A drop more sustainability

Merlin Hyman, director of the Environmental Industries Commission, takes a looks at strategies affecting the future of our water, and reckons Ofwat should be setting itself wider sustainable development responsibilities

Defra recently launched a consultation on the draft statutory Social & Environmental Guidance to Ofwat as part of the Future Water strategy. The guidance will not have a direct regulatory impact on Ofwat, but will be one of the factors it will need to regard in its role as regulator. The draft guidance considers the role Ofwat could take in pushing forward the policies set out in Future Water.

The role envisaged for Ofwat in delivering the strategy includes:

  • A renewed focus on affordability and fairness of charging for water
  • A greater emphasis on climate change mitigation and adaptation to be embedded in the water sector
  • New consideration to be given to the arrangements for surface water drainage
  • The balance between water supply and demand to be carefully considered, with opportunities for water savings and water efficiency more fully examined
  • Water quality to remain a priority, with a particular focus on a catchment scale approach and tackling diffuse pollution at source

The Environmental Industries Commission’s (EIC) Water Pollution Control Working Group – which represents more than 80 companies supplying technologies and services to water companies – has welcomed the increased focus on sustainability and environmental responsibilities in the guidance.
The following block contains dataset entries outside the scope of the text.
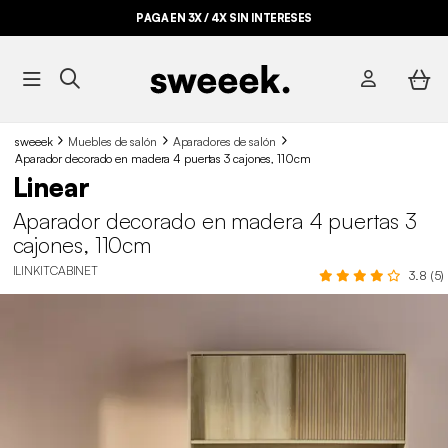
PAGA EN 3X / 4X SIN INTERESES
sweeek
Muebles de salón
Aparadores de salón
Aparador decorado en madera 4 puertas 3 cajones, 110cm
Linear
Aparador decorado en madera 4 puertas 3
cajones, 110cm
ILINKITCABINET
3.8 (5)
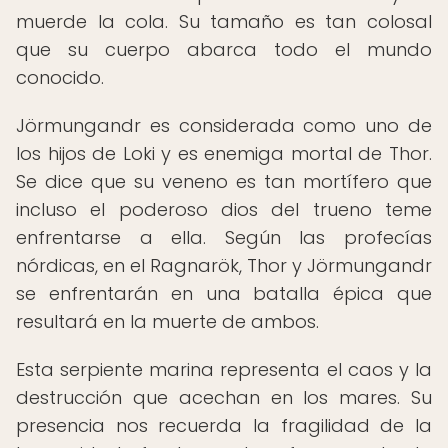
muerde la cola. Su tamaño es tan colosal
que su cuerpo abarca todo el mundo
conocido.
Jörmungandr es considerada como uno de
los hijos de Loki y es enemiga mortal de Thor.
Se dice que su veneno es tan mortífero que
incluso el poderoso dios del trueno teme
enfrentarse a ella. Según las profecías
nórdicas, en el Ragnarök, Thor y Jörmungandr
se enfrentarán en una batalla épica que
resultará en la muerte de ambos.
Esta serpiente marina representa el caos y la
destrucción que acechan en los mares. Su
presencia nos recuerda la fragilidad de la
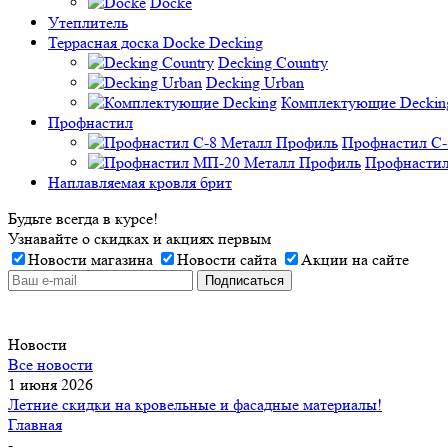
Docke
Утеплитель
Террасная доска Docke Decking
Decking Country
Decking Urban
Комплектующие Deckin
Профнастил
Профнастил C-
Профнастил
Наплавляемая кровля брит
Будьте всегда в курсе!
Узнавайте о скидках и акциях первым
Новости магазина
Новости сайта
Акции на сайте
Новости
Все новости
1 июня 2026
Летние скидки на кровельные и фасадные материалы!
Главная
-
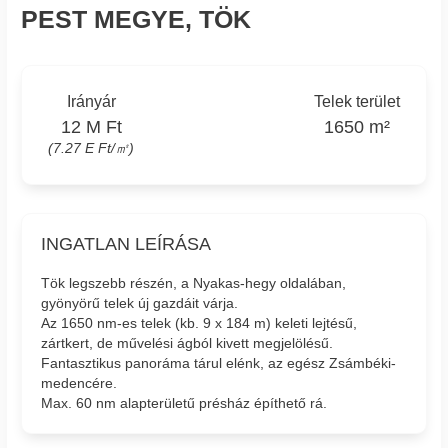
PEST MEGYE, TÖK
Irányár
Telek terület
12 M Ft
1650 m²
(7.27 E Ft/㎡)
INGATLAN LEÍRÁSA
Tök legszebb részén, a Nyakas-hegy oldalában,
gyönyörű telek új gazdáit várja.
Az 1650 nm-es telek (kb. 9 x 184 m) keleti lejtésű,
zártkert, de művelési ágból kivett megjelölésű.
Fantasztikus panoráma tárul elénk, az egész Zsámbéki-
medencére.
Max. 60 nm alapterületű présház építhető rá.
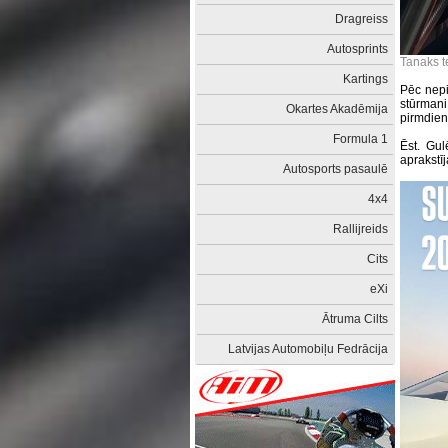
Dragreiss
Autosprints
Tanaks t
Kartings
Pēc nepi
stūrmani
Okartes Akadēmija
pirmdien 
Formula 1
Ēst. Gul
aprakstīj
Autosports pasaulē
4x4
Rallijreids
Cits
eXi
Ātruma Cilts
Latvijas Automobiļu Fedrācija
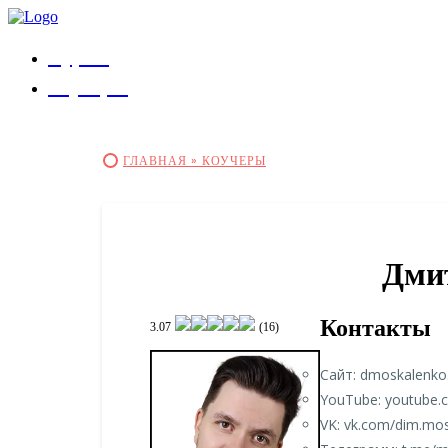
Курсы
Коучеры
ГЛАВНАЯ »
КОУЧЕРЫ
Дми
Контакты
3.07
(16)
Сайт: dmoskalenko
YouTube: youtube
VK: vk.com/dim.mo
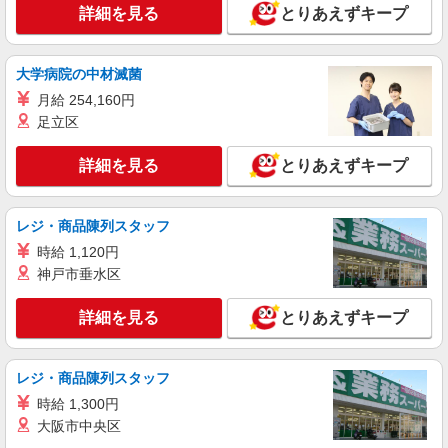
株式会社パソナ・東京キャリアセンター/KT6001176082
詳細を見る
とりあえずキープ
人事労務/一般事務
月給310800円 ★交通費規定に基づき交通費支
給
大学病院の中材滅菌
東京都江東区（東京メトロ東西線東陽町駅）
月給 254,160円
足立区
詳細を見る
キープ
詳細を見る
とりあえずキープ
NEW
紹介予定派遣
株式会社パソナ・東京キャリアセンター/KT600117023403
レジ・商品陳列スタッフ
人事労務
時給 1,120円
時給1950円 ★交通費規定に基づき交通費支給
神戸市垂水区
東京都江東区（豊洲駅）
詳細を見る
とりあえずキープ
詳細を見る
キープ
レジ・商品陳列スタッフ
時給 1,300円
大阪市中央区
But, despite embracing several of the policies, EIC members believe the guidance should be strengthened, particularly in the area of sustainable development.

The EIC would like to see Ofwat setting its sustainable development responsibilities as widely as possible, so that social matters – including the promotion and sustainability of employment within the water sector – are addressed. With this in mind, Ofwat should try, the EIC says, to moderate the boom-and-bust trap caused by the current five-year industry investment cycle.

As the EIC has argued, one method of resolving this issue would be staggered investment programmes, so that water companies run to a different, overlapping five-yearly cycle. In its recent consultation on the next Periodic Review, Ofwat recognised the issue of the boom-and-bust cycle and proposed to tackle it by requiring water companies to prepare 25-year strategic direction statements.

But, given that this is in effect a long-term business plan, it is difficult to see how it will have more than minimal impact on the established five-year investment cycle. In the short term, the guidance to Ofwat should include, the EIC says, the requirements to:

  • Ensure the 25-year strategic direction statements contain clear investment priorities and how water companies will maintain investment progress across the five-year cycles
  • Actively assess water company proposals for encouragement of environmental innovation

For some time, the EIC’s Water Pollution Control Group has been championing the cause of greater energy efficiency in the water sector. The EIC has welcomed the guidance’s requirement that water companies should reduce CO2 emissions through the Carbon Reduction Commitment scheme. The EIC also supports the fact that Ofwat will be encouraging energy efficiency, maximising energy production and promoting alternative renewable energy sources. In the future, the balance between supply and demand of water will be put under increasing stress. Summer rainfall in the UK is predicted to decrease as a result of climate change. EIC has welcomed the focus, in the guidance, on water companies’ responsibility to increase water efficiency.

The UK faces major challenges from increasing levels of flooding. Sustainable Urban Drainage Systems (SUDS) offer advantages over traditional drainage methods.

SUDS seek to reduce surface water runoff and improve urban water quality by mimicking natural processes, such as infiltration and attenuation through vegetation and wetlands. Use of these systems has been promoted in national and local planning policy. Guidance on their design has been available for several years. But implementation of these techniques has been much lower than expected, and they are far from being accepted as standard practice in designing surface water drainage systems.

The EIC’s working group recently investigated why this was, and what needed to be done. It found the main problems centred around administrative and institutional issues, rather than technical ones.

In particular, the issue of adoption – in which a drainage authority agrees to accept a new system and maintain it as part of the surface water drainage network – forms a real barrier to widespread use of SUDS. The government’s water strategy presents a major opportunity to change the approach to urban drainage. The EIC has welcomed the direction Ofwat has taken in encouraging companies to engage with local authorities over planning for surface water management and sustainable drainage systems. This should facilitate a greater level of uptake of SUDS.

The EIC has also hailed the fact that Ofwat will ensure water companies take action to protect their assets from potential climate change effects, such as increased incidence of flooding. The use of a risk-based approach to this potential problem was particularly welcomed by the EIC.

EIC members believe catchment-based regulatory approaches should be adopted to ensure environmental benefits are maximised within each river basin in line with the requirements of the Water Framework Directive. They encourage the principle that Ofwat should support water companies that want to adopt innovative approaches to improving water quality.